Lösungsansätze für eine effektive Analyse von Angriffsrisiken

Systemverständnis:
Um den interdisziplinären Aspekt zwischen Anwendungs- und Security-Domäne zu unterstützen, hat sich ein Vorgehen analog dem Grey-Box-Testing bewährt. Hierbei tritt der Security-Experte mit dem Domänenexperten in Dialog, führt Interviews durch und nutzt selektiv vorhandene Dokumentation, um sein Wissen zu vertiefen und das System im Kontext der Security-Analyse zu modellieren. Während der weiteren Durchführung der Analyse findet eine regelmäßige Synchronisation zwischen den Domänenexperten statt, um eine konsistente Systemmodellierung sicherzustellen.

Systemmodellierung:
Unserer Erfahrung nach ist eine geeignete, zumindest teilformalisierte Notation erforderlich. Beispielsweise bietet sich (gegebenenfalls vereinfachtes) UML als Notation an, da es über ausreichende Ausdrucksstärke verfügt und üblicherweise gut verstanden wird. Hierbei sollte die Modellierungstiefe eingangs nicht zu detailliert gewählt werden, sondern bedarfsgerecht im Laufe der Analyse verfeinert werden. Indikatoren hierfür sind z.B. Technologieübergänge oder Vertrauensgrenzen.

Betrachtung der Schäden:
Um die einheitliche Abschätzung von Schadenshöhen zu unterstützen, sollte organisationsweit ein domänenspezifischer Katalog von möglichst konkreten Primärschäden und deren Schadenshöhe erstellt werden. Die Zuordnung der Schäden zu verletzten Schutzzielen im Gegensatz zur direkten Abschätzung der Auswirkungen von Bedrohungen bietet zudem zwei weitere Vorteile: Einerseits wird der Schaden aus der Systemmodellierung heraus nachvollziehbar, andererseits wird hierdurch auch die Konsistenz verschiedener Schadensabschätzungen verbessert.

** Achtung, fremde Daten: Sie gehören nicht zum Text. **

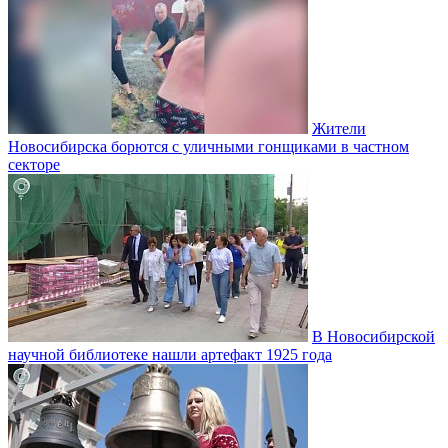
Жители
Новосибирска борются с уличными гонщиками в частном
секторе
В Новосибирской
научной библиотеке нашли артефакт 1925 года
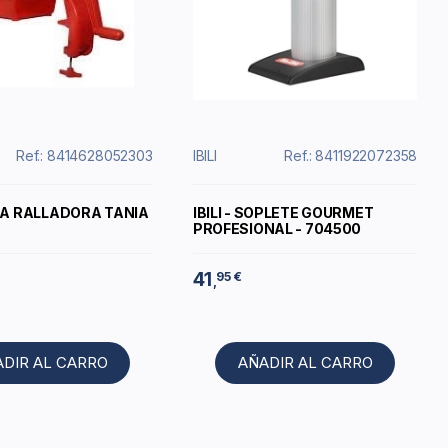
Ref.: 8414628052303
IBILI
Ref.: 8411922072358
A RALLADORA TANIA
IBILI - SOPLETE GOURMET
PROFESIONAL - 704500
41
95 €
,
ADIR AL CARRO
AÑADIR AL CARRO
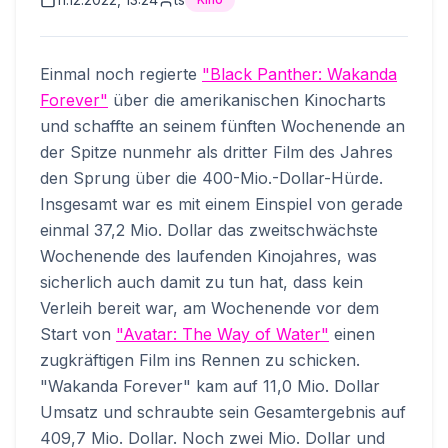
Einmal noch regierte
"Black Panther: Wakanda
Forever"
über die amerikanischen Kinocharts
und schaffte an seinem fünften Wochenende an
der Spitze nunmehr als dritter Film des Jahres
den Sprung über die 400-Mio.-Dollar-Hürde.
Insgesamt war es mit einem Einspiel von gerade
einmal 37,2 Mio. Dollar das zweitschwächste
Wochenende des laufenden Kinojahres, was
sicherlich auch damit zu tun hat, dass kein
Verleih bereit war, am Wochenende vor dem
Start von
"Avatar: The Way of Water"
einen
zugkräftigen Film ins Rennen zu schicken.
"Wakanda Forever" kam auf 11,0 Mio. Dollar
Umsatz und schraubte sein Gesamtergebnis auf
409,7 Mio. Dollar. Noch zwei Mio. Dollar und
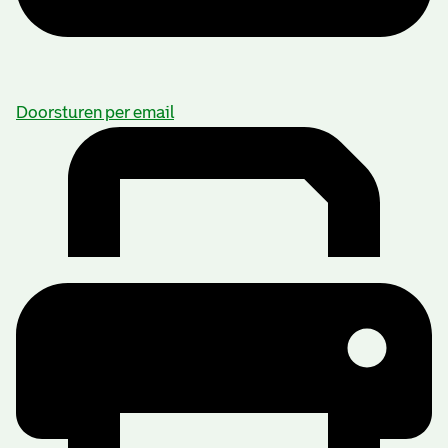
Doorsturen per email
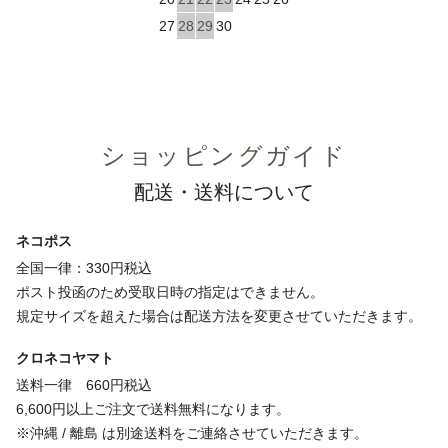
27
28
29
30
ショッピングガイド
配送・送料について
ネコポス
全国一律：330円税込
ポスト投函のため受取日時の指定はできません。
規定サイズを超えた場合は配送方法を変更させていただきます。
クロネコヤマト
送料一律 660円税込
6,600円以上ご注文で送料無料になります。
※沖縄 / 離島 は別途送料をご連絡させていただきます。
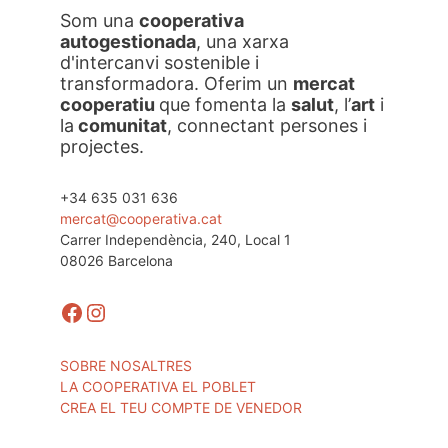
Som una
cooperativa
autogestionada
, una xarxa
d'intercanvi sostenible i
transformadora. Oferim un
mercat
cooperatiu
que fomenta la
salut
, l’
art
i
la
comunitat
, connectant persones i
projectes.
+34 635 031 636
mercat@cooperativa.cat
Carrer Independència, 240, Local 1
08026 Barcelona
Facebook
Instagram
SOBRE NOSALTRES
LA COOPERATIVA EL POBLET
CREA EL TEU COMPTE DE VENEDOR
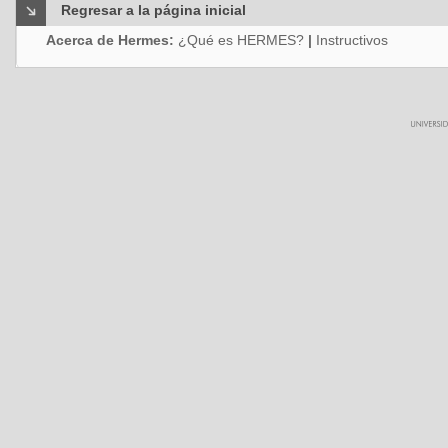
Regresar a la página inicial
Acerca de Hermes:
¿Qué es HERMES?
|
Instructivos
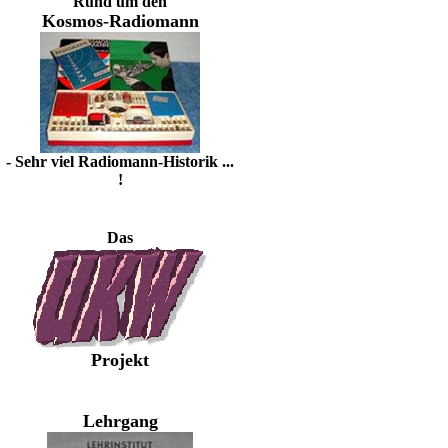
Rund um den
Kosmos-Radiomann
- Sehr viel Radiomann-Historik ...
!
Das
Projekt
Lehrgang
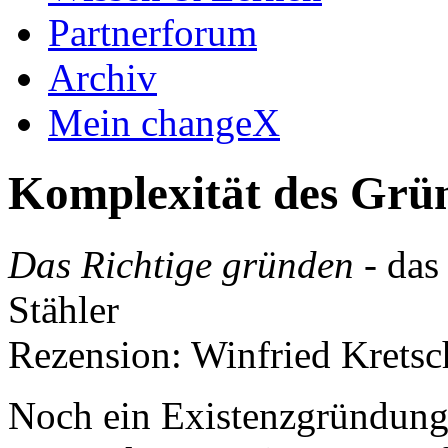
Partnerforum
Archiv
Mein changeX
Komplexität des Grü
Das Richtige gründen
- das
Stähler
Rezension: Winfried Krets
Noch ein Existenzgründungs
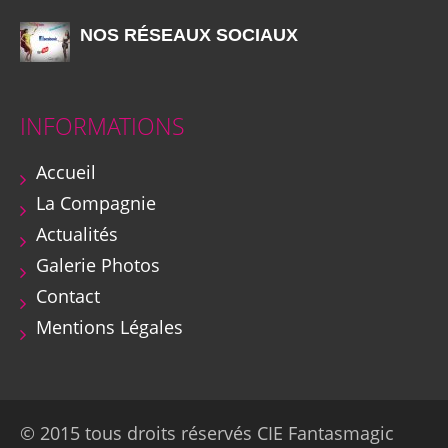
NOS RÉSEAUX SOCIAUX
INFORMATIONS
Accueil
La Compagnie
Actualités
Galerie Photos
Contact
Mentions Légales
© 2015 tous droits réservés CIE Fantasmagic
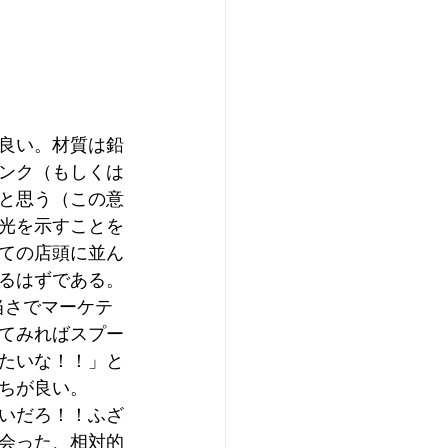
良い。材質は鉛
ンク（もしくは
と思う（この意
光を示すことを
ての店頭に並ん
るはずである。
当さでマーケテ
てみればスプー
たいな！！」と
ちが良い。
いだろ！！ふざ
会った、相対的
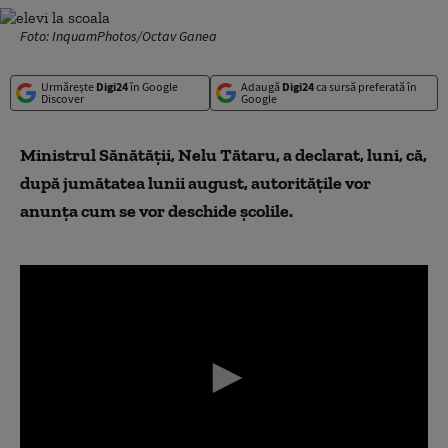
Foto: InquamPhotos/Octav Ganea
Urmărește
Digi24
în Google
Adaugă
Digi24
ca sursă preferată în
Discover
Google
Ministrul Sănătății, Nelu Tătaru, a declarat, luni, că,
după jumătatea lunii august, autoritățile vor
anunța cum se vor deschide școlile.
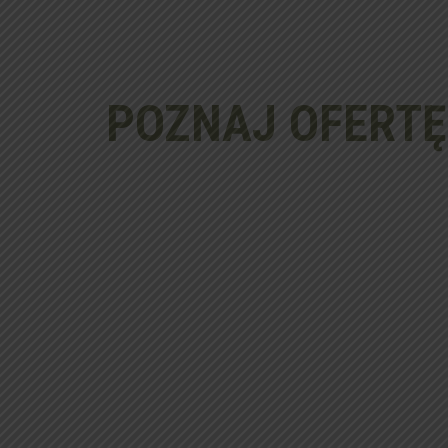
POZNAJ OFERTĘ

Identifikation und Abschätzung von Bedrohungen:
Während das kreative Erkennen möglicher Angriffswege Erfahrung durch den Analysten erfordert, kann die systematische Erkennung typischer Angriffe erneut algorithmisch und katalogbasiert unterstützt werden. Hierfür ist es besonders nützlich, wenn das Systemmodell unter Verwendung einer geeigneten Notation Technologieinformationen enthält, auf die seitens der Bedrohungen Bezug genommen werden kann. Um die Abschätzung der Eintrittswahrscheinlichkeiten oder Häufigkeiten von Bedrohungen zu unterstützen, sollte ein Katalog Vorbewertungen durch Security-Experten als Grundlage der Abschätzung in der konkreten Analyse enthalten.

Identifikation und Abschätzung der Wirkung von Maßnahmen gegen Bedrohungen:
Maßnahmen sollten analog zu den Bedrohungen katalogisiert und vorbewertet werden. Bei der Auswahl einer Risikoanalysemethode empfiehlt es sich darauf zu achten, dass Maßnahmen und ihre Auswirkungen auf das System flexibel berücksichtigt werden können.

Fazit

Systematisches und idealerweise werkzeuggestütztes Vorgehen in der Risikoanalyse erleichtert deren Durchführung und erfüllt deren Nutzen. Dabei ist wichtig, nicht in "Paralyse durch Analyse" zu verfallen, sondern einen Überblick über die relevanten Security-Risiken zu gewinnen. Bedarfsgerechter Detailgrad bei der Modellierung und die Pflege von Katalogen zur Abschätzung von Schäden, Bedrohungen und Maßnahmen machen hierbei die Komplexität handhabbar. Die Risikoanalyse kann in der Systementwicklung vor allem frühzeitig Fehler im Systementwurf aufzeigen. Sie ersetzt dabei Aktivitäten wie beispielsweise das Testen nicht, sondern ergänzt diese.

Literatur- und Quellenverzeichnis

[1]

 International Organization for Standardization (ISO), "ISO/IEC 27005:2008 Information technology - Security techniques - Information security risk management", 2008.

[2]

 J. Eichler und D. Angermeier, "Modular risk assessment for the development of secure automotive systems", in 31. VDI/VWGemeinschaftstagung Automotive Security, 2015.

[3]

 D. Angermeier, A. Nieding und J. Eichler, "Supporting Risk Assessment with the Systematic Identification, Merging, and Validation of Security Goals", in International Workshop on Risk Assessment and Risk-driven Testing, 2016.

[4]

 A. Langley, "Between" paralysis by analysis" and "Extinction by instinct", in Sloan Management Review 36.3, 1995.